Aside from examples there is a nice and very useful characterizations due to Mayajima of lattice subspaces that need not be sublattices. It is of considerable interest in theoretical economics because it allows hedging in finance with incomplete markets. They are described in my late friends' Yuri Abramovich and Roko Aliprantis book: Section 5.4 of An invitation to operator theory.

A vector subspace $X$ of a vector lattice $E$ is a vector lattice-subspace if $X$ equipped with the order induced by $E$ is a vector lattice. The space is a vector sublattice if $x\vee y$ and $x\wedge y$ are in $X$ for every $x,y\in X$.

A sublattice is a lattice-subspace but the converse need not be true. Every two dimensional subspace $X\subseteq E$ such that $X_+=X\cap E_+$ is also two dimensional is a lattice-subspace. To see this notice that in the two dimensional case $(X_+ + x) \cap (X_+ + y)$ is always a translation of the cone $X_+ + z$ and $z$ is the supremum of $\{x,y\}$. Furthermore, in $E=L_p$ (and $C([0,1])$) if such a space $X$ contains the constant function 1 and a strictly monotone function it is not a sublattice. To see this notice that the smallest lattice $Y$ containing $X$ will not be two dimensional because in $L_p$ the closure of $Y$ is the $p$-integrable functions that are measurable in the $\sigma$-algebra generated by the functions in $X$.

| Activity list |
1. In the passage on lattice subspaces, where are Mayajima's characterizations described?
2. Write out the passage on lattice subspaces starting at "Aside from examples" and ending at "to operator theory.", substituting "mathematical finance" for "theoretical economics".

| Material supplied |

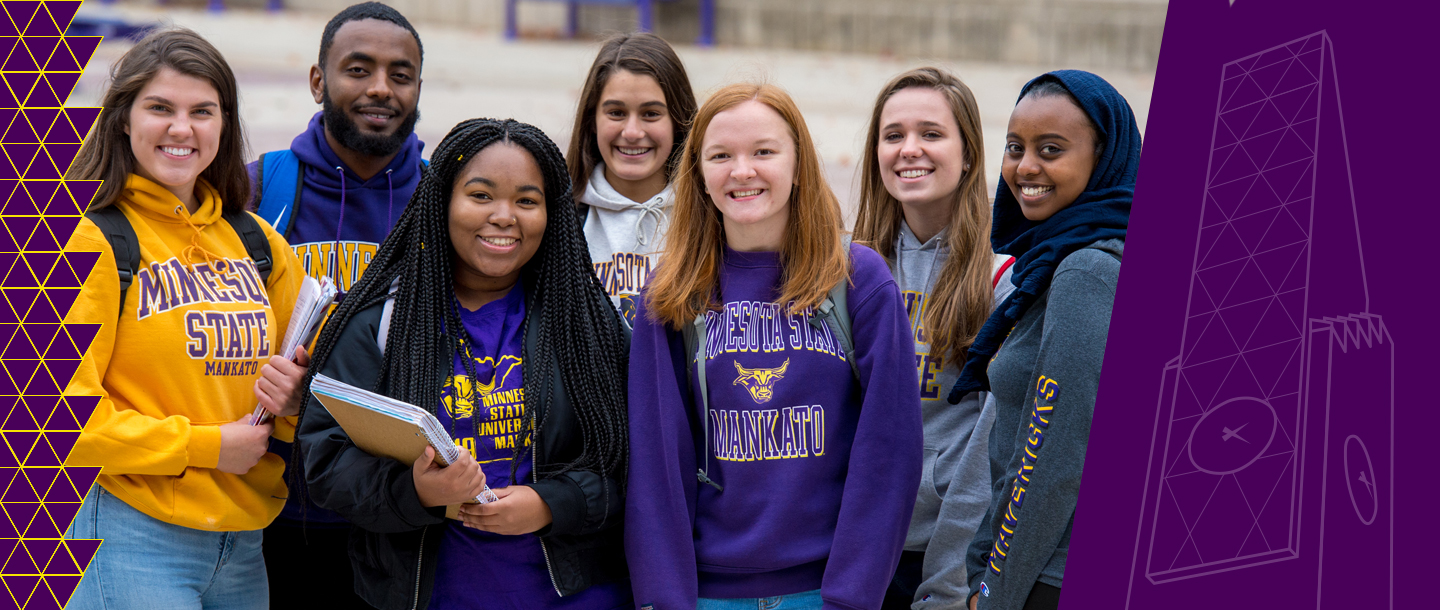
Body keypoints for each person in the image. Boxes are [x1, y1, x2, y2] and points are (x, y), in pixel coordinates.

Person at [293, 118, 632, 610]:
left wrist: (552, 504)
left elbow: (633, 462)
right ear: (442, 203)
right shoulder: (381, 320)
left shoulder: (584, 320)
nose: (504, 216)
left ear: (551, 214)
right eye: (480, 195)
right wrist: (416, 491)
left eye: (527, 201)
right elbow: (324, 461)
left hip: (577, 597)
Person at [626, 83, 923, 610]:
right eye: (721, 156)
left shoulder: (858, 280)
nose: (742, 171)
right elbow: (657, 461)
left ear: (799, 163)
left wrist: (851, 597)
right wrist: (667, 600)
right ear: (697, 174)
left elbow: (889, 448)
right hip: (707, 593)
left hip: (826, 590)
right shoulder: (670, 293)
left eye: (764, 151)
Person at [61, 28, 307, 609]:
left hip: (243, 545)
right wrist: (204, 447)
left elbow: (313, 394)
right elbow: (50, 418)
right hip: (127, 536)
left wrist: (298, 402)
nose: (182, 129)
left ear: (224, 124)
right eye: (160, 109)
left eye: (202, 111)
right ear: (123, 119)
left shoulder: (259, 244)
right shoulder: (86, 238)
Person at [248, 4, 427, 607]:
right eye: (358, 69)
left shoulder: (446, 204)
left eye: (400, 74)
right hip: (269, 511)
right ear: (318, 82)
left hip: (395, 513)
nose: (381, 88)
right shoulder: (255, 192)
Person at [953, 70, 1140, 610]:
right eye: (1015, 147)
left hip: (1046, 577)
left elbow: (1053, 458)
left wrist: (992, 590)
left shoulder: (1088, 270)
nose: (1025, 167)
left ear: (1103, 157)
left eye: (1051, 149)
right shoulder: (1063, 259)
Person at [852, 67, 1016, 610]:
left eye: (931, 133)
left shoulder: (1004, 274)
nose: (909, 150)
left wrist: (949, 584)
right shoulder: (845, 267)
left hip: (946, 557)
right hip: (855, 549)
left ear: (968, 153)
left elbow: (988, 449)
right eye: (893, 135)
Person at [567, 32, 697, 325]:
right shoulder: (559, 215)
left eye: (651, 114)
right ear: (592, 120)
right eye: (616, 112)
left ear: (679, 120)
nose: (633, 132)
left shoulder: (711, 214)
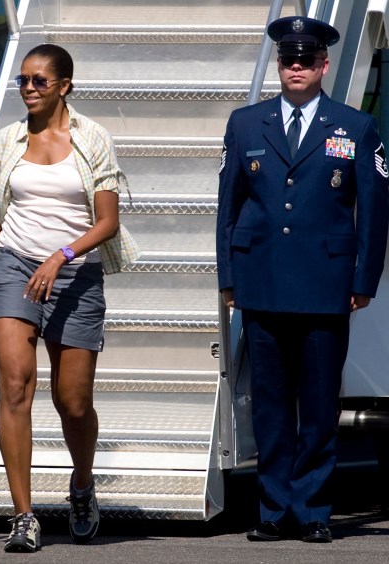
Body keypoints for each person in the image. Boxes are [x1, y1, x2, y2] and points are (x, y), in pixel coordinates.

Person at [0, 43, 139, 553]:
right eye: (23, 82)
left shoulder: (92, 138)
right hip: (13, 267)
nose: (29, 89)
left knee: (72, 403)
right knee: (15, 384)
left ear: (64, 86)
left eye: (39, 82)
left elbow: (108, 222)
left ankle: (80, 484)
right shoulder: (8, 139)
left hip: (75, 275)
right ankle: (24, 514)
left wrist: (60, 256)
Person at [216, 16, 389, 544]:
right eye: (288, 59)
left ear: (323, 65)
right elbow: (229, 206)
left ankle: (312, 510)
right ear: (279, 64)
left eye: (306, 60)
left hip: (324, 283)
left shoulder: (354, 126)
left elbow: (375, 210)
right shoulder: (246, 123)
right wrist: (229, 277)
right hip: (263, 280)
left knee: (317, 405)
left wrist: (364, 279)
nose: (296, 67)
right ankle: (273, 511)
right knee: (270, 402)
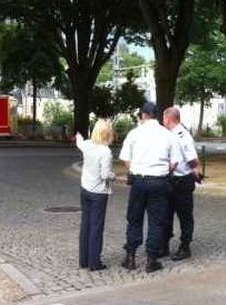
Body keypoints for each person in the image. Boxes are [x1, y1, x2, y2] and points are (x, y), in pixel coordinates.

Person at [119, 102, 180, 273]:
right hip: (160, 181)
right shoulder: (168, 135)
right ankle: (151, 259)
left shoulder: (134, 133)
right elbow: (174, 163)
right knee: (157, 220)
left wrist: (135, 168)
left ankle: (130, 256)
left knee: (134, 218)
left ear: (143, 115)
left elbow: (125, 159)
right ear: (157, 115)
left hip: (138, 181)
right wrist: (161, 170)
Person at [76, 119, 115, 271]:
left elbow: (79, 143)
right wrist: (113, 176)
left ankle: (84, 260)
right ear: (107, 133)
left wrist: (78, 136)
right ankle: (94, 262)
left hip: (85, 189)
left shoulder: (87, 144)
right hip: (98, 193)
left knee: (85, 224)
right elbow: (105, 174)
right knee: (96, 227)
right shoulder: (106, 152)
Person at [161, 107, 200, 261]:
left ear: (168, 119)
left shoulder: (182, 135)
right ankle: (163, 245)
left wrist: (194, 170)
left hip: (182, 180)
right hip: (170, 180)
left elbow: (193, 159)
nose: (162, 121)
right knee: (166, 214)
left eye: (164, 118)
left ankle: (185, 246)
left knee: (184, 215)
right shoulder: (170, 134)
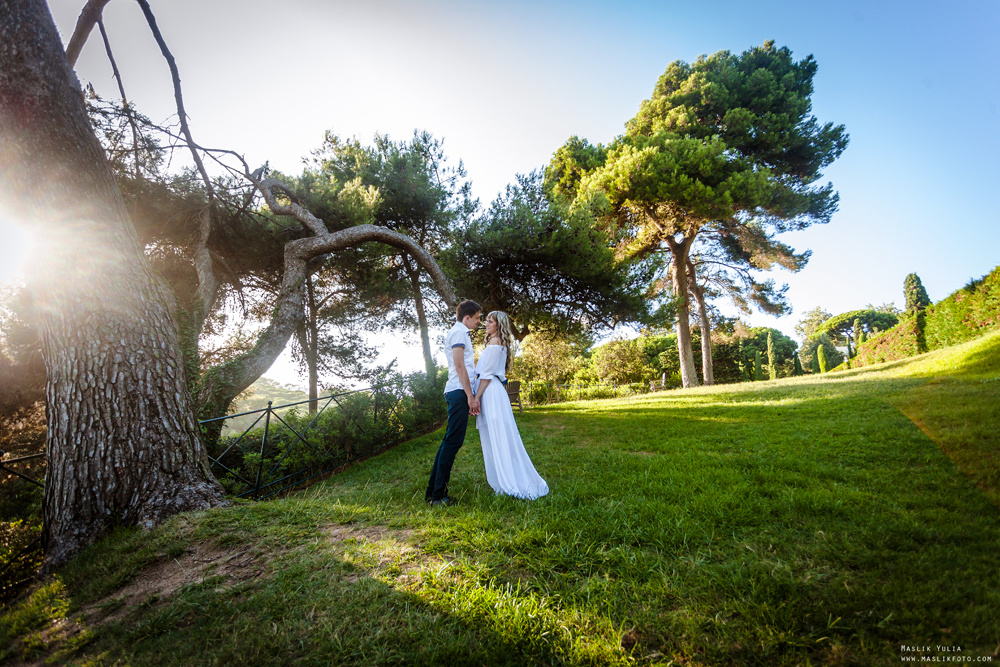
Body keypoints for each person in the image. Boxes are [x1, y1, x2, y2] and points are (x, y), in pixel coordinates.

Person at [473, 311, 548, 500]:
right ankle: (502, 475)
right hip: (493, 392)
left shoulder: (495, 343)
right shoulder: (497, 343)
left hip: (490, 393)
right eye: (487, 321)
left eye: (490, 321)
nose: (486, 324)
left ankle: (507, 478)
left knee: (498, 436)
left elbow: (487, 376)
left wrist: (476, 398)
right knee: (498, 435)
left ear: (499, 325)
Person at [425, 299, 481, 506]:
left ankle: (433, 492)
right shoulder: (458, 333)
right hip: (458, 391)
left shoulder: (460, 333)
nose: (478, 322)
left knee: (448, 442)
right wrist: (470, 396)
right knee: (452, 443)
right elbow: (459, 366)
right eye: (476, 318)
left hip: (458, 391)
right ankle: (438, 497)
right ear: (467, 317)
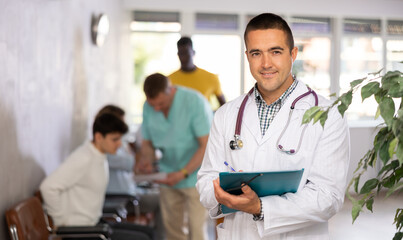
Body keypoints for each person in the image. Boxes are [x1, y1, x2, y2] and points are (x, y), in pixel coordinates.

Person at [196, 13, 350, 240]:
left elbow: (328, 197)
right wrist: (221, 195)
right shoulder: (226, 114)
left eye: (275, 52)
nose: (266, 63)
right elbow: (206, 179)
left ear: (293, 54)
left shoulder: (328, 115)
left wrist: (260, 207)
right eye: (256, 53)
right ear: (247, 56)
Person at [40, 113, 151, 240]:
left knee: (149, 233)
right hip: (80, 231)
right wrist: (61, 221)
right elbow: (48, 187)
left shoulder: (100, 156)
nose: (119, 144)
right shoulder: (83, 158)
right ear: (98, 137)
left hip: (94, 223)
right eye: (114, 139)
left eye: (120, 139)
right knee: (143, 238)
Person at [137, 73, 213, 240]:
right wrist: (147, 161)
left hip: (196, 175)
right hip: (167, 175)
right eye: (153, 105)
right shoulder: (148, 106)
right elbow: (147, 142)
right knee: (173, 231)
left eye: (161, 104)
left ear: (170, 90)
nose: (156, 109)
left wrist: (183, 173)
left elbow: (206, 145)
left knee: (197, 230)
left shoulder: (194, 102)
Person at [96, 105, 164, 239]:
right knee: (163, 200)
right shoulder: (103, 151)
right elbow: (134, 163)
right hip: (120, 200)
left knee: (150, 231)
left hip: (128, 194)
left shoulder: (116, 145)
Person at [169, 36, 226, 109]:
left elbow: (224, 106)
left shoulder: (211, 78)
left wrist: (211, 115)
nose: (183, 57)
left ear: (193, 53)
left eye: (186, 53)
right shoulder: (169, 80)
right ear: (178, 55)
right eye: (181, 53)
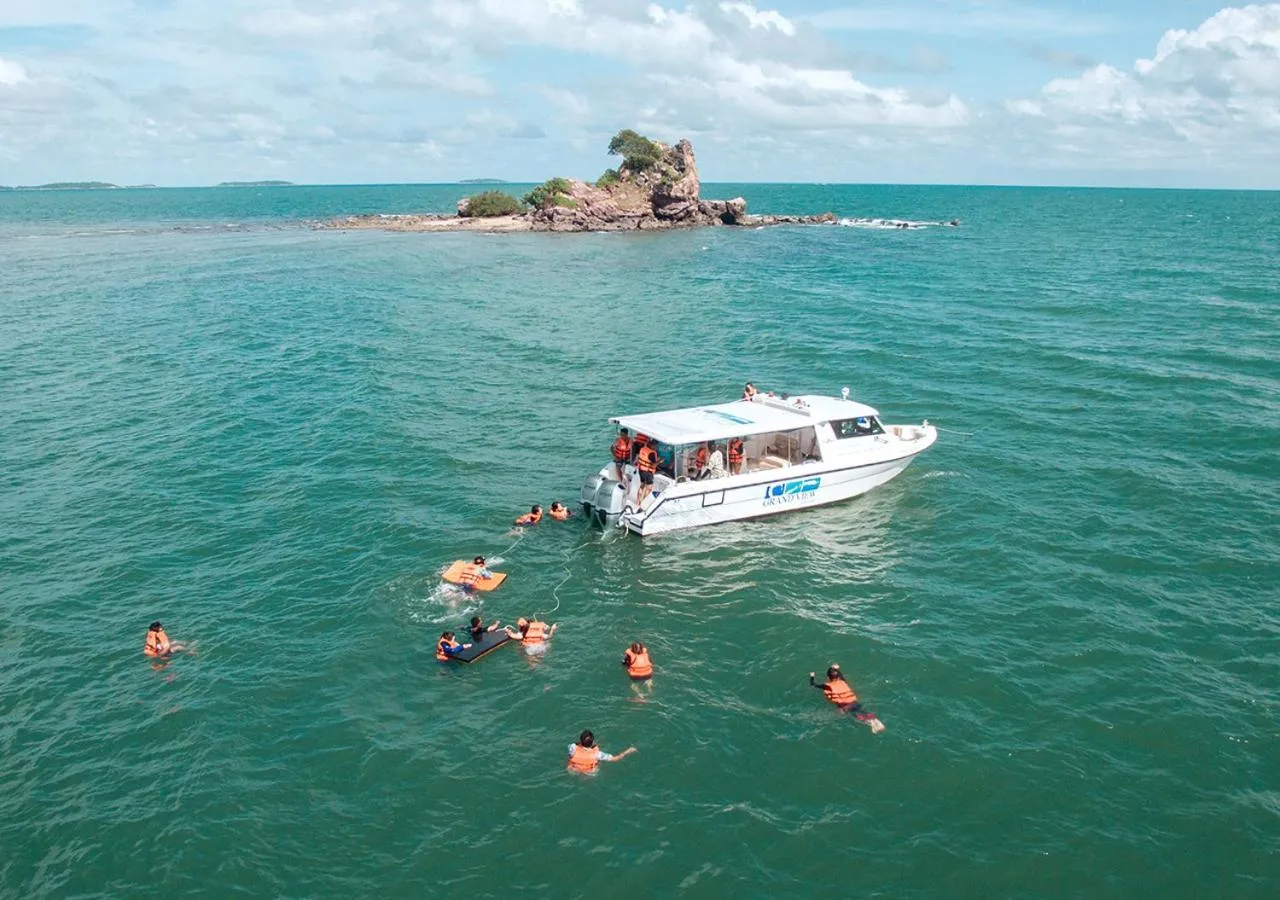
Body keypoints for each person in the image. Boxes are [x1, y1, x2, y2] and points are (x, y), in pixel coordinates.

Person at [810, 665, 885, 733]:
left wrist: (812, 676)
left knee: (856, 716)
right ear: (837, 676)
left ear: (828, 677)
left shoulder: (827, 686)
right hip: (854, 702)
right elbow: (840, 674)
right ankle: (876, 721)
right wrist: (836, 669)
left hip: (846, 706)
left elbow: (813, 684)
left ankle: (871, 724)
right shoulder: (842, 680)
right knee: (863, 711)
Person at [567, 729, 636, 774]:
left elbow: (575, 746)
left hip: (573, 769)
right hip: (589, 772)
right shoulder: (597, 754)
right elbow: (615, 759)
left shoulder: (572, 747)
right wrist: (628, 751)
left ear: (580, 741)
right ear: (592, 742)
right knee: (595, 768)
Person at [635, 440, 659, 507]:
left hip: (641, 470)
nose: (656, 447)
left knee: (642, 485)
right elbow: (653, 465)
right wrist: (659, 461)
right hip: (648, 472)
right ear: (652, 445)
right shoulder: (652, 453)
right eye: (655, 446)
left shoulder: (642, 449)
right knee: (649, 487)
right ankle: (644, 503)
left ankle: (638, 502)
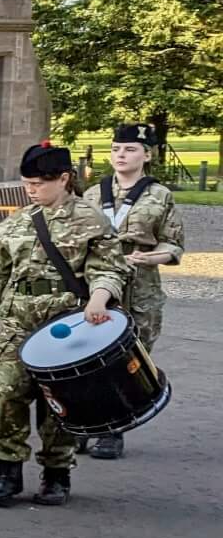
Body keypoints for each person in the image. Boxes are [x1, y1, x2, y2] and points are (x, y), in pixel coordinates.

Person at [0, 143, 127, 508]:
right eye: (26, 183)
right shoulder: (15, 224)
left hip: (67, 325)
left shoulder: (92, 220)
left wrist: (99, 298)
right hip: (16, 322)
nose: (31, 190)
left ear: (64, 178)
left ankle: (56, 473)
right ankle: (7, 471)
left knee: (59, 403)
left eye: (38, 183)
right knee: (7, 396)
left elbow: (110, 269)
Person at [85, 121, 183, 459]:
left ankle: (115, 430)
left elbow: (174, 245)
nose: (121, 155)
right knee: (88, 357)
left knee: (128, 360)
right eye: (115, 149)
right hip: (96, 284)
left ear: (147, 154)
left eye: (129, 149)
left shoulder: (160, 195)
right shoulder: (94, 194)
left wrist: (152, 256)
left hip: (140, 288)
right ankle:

| Written responses |
1. In Section 5.4 of An invitation to operator theory, by Yuri Abramovich and Roko Aliprantis.

2.
Aside from examples there is a nice and very useful characterizations due to Mayajima of lattice subspaces that need not be sublattices. It is of considerable interest in mathematical finance because it allows hedging in finance with incomplete markets. They are described in my late friends' Yuri Abramovich and Roko Aliprantis book: Section 5.4 of An invitation to operator theory.